Politicians’ children, some acceptable and some not so, in the fray

Published : Mar 27, 2019 14:20 IST

Just over two decades ago, Pattali Makkal Katchi founder S. Ramadoss used to go around the northern districts of Tamil Nadu, where Vanniyars are a significant section of the population, and announce that no one else from his family would ever enter politics.

In fact, he would do something exceedingly dramatic: he would sit in a chair and ask for another chair. On this empty chair, he would place a locally made horsewhip. He would then announce grandly that if anyone from his family ever entered politics, people should take the whip and beat him (Dr Ramadoss). 

Around the turn of the 21st century, the whip vanished, but  the chair remained. Ramadoss’s son,  Anbumani Ramadoss, occupied the chair, went on to become the head of the party’s youth wing, became a member of the Rajya Sabha in 2004 and Union Minister of Health in the then United Progressive Alliance (UPA) government. In 2014, he won the Lok Sabha election to become a Member of Parliament and in 2016 he projected himself as his party’s chief ministerial candidate in the Assembly election in Tamil Nadu. Today, the son has gained acceptance and the out-of-turn “promotion” he received thanks to his father is not a talking point.

M. Karunanidhi, who was president of the Dravida Munnetra Kazhagam (DMK), is credited to be the longest-serving head of a political party in India. His son, M.K. Stalin, is now the president of the DMK. Karunanidhi made it a point to blur the distinction between the family and the party. “The DMK itself is a large family,” he would say.

Stalin has extensive experience in politics, spanning nearly half a century, and his elevation was not frowned upon. His sister, Kanimozhi, a two-term Rajya Sabha member who is now contesting the Thoothukudi (Tuticorin) seat, still faces the question of jumping the queue even after more than a decade in public service.  

Former Ministers Poongothai Aladi Aruna, Geetha Jeevan, Thangam Thennarasu and his sister and south Chennai DMK candidate Tamilachi Thangapandian, and MLAs I. Senthil Kumar, T.R.B. Raja, P.T.R. Palanivel Rajan, Anbil Mahesh, J. Anbazhagan and T.T.V. Dinakaran— and many more—have a father or a close relation who was the reason for their induction into a particular political party. But these candidates are not counted among those who were pushed by their parents into politics. The AIADMK’s candidate in Tirunelveli, Manoj Pandian, too belongs to this category.
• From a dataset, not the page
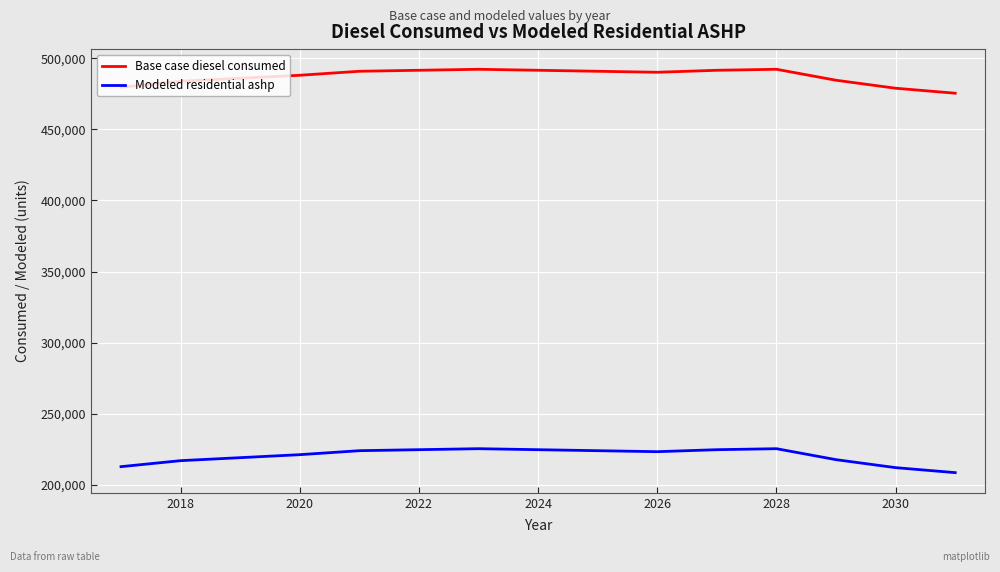

True or false: Base case diesel consumed has more than 1 points higher than both neighbors.

True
In fact, in the DMK list for the Lok Sabha election, six candidates are children of prominent leaders. The AIADMK, which during Jayalalithaa’s time had allowed father-son combines only as a rarity, has fielded four sons of senior leaders. While the sitting MP J. Jayavardhan, son of D. Jayakumar, who is the only Minister to be in three successive Cabinets of Jayalalithaa, has been renominated, and former Rajya Sabha member P.H. Manoj Pandian, who is former Speaker P.H. Pandian’s son, has been given the ticket, making their electoral debut are O.P. Ravindranathkumar, son of Deputy Chief Minister O. Panneerselvam, and V.V.R. Rajsathyan, son of a former AIADMK Mayor.  But it is not the same kind of welcome for the likes of Gautham  Sigamani (former Minister K. Ponmudi’s son and candidate in Kallakuruchi), Kathir Anand, (former Minister Durai Murugan’s son and candidate in Vellore), Karti P. Chidambaram (candidate from Sivaganga), Vishnu Prasad (son of former Tamil Nadu Congress Committee (TNCC) president Krishnaswami and candidate from Arni), and O.P. Ravindranath.
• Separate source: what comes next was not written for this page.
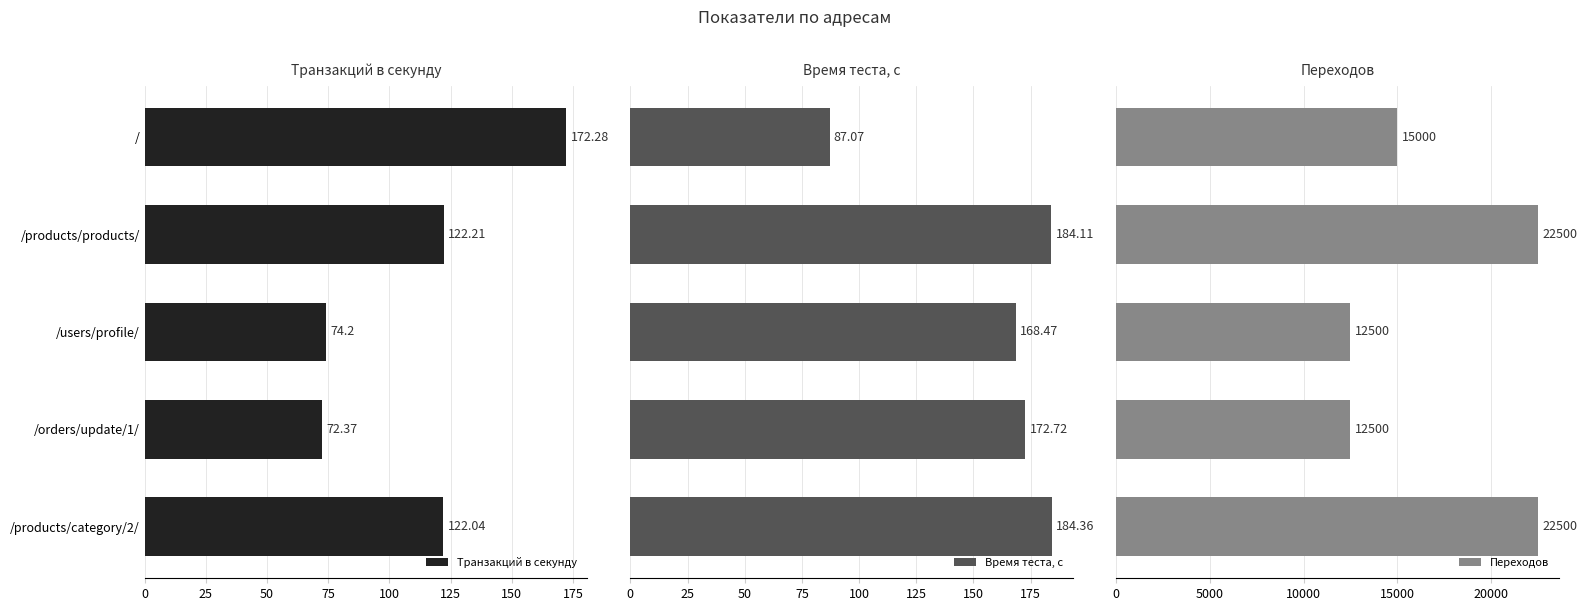

List the series in order of their peak value, lowest first.

Транзакций в секунду, Время теста, с, Переходов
That is because it is an open secret that these sons are candidates only because of the pressure exerted by their politician fathers, say leaders who have knowledge of the discussions that preceded the candidatures. Vishnu Prasad has been an MLA and Karti has lost once from Sivaganga. The remaining are new comers. Already, social media is filled with jokes about the manifold increase in the wealth of Ravindranath, who has claimed, much like Jayalalithaa in the mid 1990s, that the increase was because of his farm income. 

Although the North Chennai candidate, Kalanidhi Veerasamy, is the son of former Minister, Arcot Veerasami, he has not drawn the same kind of adverse reaction possibly because his father is in retirement.

Then there is the case of Congressman Kumari Ananthan. His brother, H. Vasantha Kumar, is the Congress candidate from Kanyakumari. His daughter, Tamilisai Soundararajan, is the BJP’s candidate from Thoothukudi. Both are there on their own strength and not because of their relationship to Kumari Ananthan, who was a marginal force in Tamil Nadu politics for quite some time.